Some towers are constructed by local governments or businesses, while others are created by communities themselves, shaping both their style and size.

“Probably the most admired tower among my Instagram followers is the one on the awning of the apartment building in Kyiv,” Popenko says. “Georgiy, the owner of this tower, screwed it to the entrance roof and connected string lights to it. He turns on the illumination when he’s in the mood for it, usually on holidays like Bastille Day.”

Residential complex in Kyiv, from Little Paris series

As a true vernacular phenomenon, Ukrainian versions of the Eiffel Tower exhibit local adaptations, reflecting on the history and culture of their communities, sometimes in a more stereotypical form. In Popenko’s collection, several are crafted in the motif of vyshyvankas, Ukrainian traditional embroidery patterns; another pays homage to the Chernobyl disaster’s brave liquidators. A few have even acquired functionality, like the tower featuring an electronic scoreboard installed at the local football stadium in Korosten.

Observing the overlap between the Eiffel Tower’s aesthetics and the local tastes in urbanism, Popenko knew that at least one tower should delve into the Christian theme. And he found it — a cross-shaped tower in Starunya, Ivano-Frankivsk region, in the predominantly religious western part of Ukraine. “I don’t know if it was intended to resemble the Eiffel Tower, but there is no doubt that structurally it is one,” Popenko concludes.

A cross-shaped tower at the pilgrimage center of Symeon Lukach in the Starunya, Ivano-Frankivsk region

Essentially kitschy, the towers received a fair dose of criticism. In Khmelnytskyi, another city blessed with its own landmark a la française, public discontent resulted in a petition calling for the removal of the tower, which was made by local students and installed to celebrate Europe Day.

“The petition never got the required number of signatures, but on Google Maps, the tower’s location is still titled ‘Monument to Ukrainian Inferiority Complex,’” Popenko adds.

» Given data
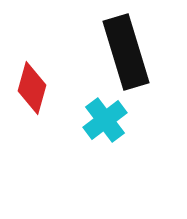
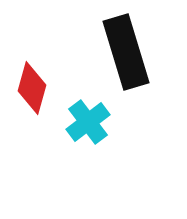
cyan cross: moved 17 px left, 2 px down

» To do
Can you reproduce, word for word, the part of the text on Ukraine's Eiffel Tower replicas that opens with "Residential complex in" and closes with "stadium in Korosten."?

» Correct answer
Residential complex in Kyiv, from Little Paris series

As a true vernacular phenomenon, Ukrainian versions of the Eiffel Tower exhibit local adaptations, reflecting on the history and culture of their communities, sometimes in a more stereotypical form. In Popenko’s collection, several are crafted in the motif of vyshyvankas, Ukrainian traditional embroidery patterns; another pays homage to the Chernobyl disaster’s brave liquidators. A few have even acquired functionality, like the tower featuring an electronic scoreboard installed at the local football stadium in Korosten.